GRID 2 does have one trick that is very new, however, and that is its Live Route system. This is essentially a dynamic track that is set within one of the game’s existing cities, with the game actively changing the route on the fly as the race goes on. On paper it sounds like a good idea, and in practice it’s even better.
It took me a few attempts to land first place on the races and challenges present in my taster of GRID 2 and, as I’m sure you’ve done with racers in your time, winning became easier as I learned the ebb and flow of each track. Live Route represents Codemasters looking at you, cocking a smile and shaking their collective, metaphorical head – that isn’t going to work here sunshine.
I misjudged, I assumed, I panicked and I crashed. Live Route tested my ability to read a route in front of me and react accordingly, presenting itself as a greater and more pure examination of my racing prowess over typical mastery earned through memorisation. I largely failed.
But I had a lot of fun with it. Partly due to GRID 2’s massive, delightful cars, and partly because I enjoyed not knowing when a left turn was definitely coming up, it felt spontaneous.
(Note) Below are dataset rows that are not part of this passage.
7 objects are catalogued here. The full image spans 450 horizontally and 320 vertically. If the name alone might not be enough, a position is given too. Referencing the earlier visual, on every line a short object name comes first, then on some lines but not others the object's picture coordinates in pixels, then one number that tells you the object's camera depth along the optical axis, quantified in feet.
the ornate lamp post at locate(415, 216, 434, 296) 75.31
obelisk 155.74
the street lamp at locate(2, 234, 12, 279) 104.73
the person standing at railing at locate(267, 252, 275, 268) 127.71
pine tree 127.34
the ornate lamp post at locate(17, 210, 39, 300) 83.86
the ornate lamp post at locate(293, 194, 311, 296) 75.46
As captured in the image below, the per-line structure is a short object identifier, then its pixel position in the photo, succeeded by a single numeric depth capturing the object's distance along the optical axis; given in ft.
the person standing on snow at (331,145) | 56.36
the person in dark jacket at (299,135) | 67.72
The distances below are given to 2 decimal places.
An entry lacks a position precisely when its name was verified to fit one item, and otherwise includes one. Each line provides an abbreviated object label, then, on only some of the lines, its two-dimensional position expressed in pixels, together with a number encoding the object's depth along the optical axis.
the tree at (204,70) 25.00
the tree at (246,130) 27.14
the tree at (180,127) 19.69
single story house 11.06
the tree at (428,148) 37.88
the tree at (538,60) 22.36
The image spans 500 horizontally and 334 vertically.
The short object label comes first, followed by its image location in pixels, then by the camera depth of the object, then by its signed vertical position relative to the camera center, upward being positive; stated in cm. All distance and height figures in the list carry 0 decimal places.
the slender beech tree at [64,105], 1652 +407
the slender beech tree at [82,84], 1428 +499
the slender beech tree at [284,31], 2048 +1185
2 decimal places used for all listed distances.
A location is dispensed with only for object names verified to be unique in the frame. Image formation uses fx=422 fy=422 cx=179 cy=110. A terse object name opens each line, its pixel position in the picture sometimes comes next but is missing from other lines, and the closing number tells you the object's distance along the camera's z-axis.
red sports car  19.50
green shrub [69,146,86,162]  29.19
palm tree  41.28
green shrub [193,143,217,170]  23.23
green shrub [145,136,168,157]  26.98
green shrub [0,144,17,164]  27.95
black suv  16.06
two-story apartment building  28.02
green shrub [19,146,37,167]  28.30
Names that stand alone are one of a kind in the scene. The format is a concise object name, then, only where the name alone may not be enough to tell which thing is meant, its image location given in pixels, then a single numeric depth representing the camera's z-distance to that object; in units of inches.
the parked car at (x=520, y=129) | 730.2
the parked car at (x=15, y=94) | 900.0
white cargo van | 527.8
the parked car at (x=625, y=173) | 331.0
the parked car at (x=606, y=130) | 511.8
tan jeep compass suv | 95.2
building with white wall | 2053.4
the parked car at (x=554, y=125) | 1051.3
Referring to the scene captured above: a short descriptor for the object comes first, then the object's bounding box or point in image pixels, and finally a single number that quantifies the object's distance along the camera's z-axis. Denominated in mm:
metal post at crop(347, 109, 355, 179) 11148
I enjoyed being forced to react on a pinhead, and I can imagine that when taken online it is this mode that will ensure that GRID 2 retains a unique appeal, simply because it’s harder to master something you can’t perfectly predict.
I don’t necessarily gel with the presentation or the characters – imagine Tony Hawks Underground presented by a stable of invisible, soulless, suit wearing investors and you’re somewhere near the style – but I can totally get behind GRID 2’s racing because it’s brilliant. In truth the characters are unimportant; the souls are in the cars. So while I tend to prefer it when my racers are having a bit more fun with their style, GRID 2’s intense racing and its cars, with their handling, damage, and powerful presence, somehow makes every other racer feel a little pathetic in comparison. And in a racing game, isn’t that what will win out in the end?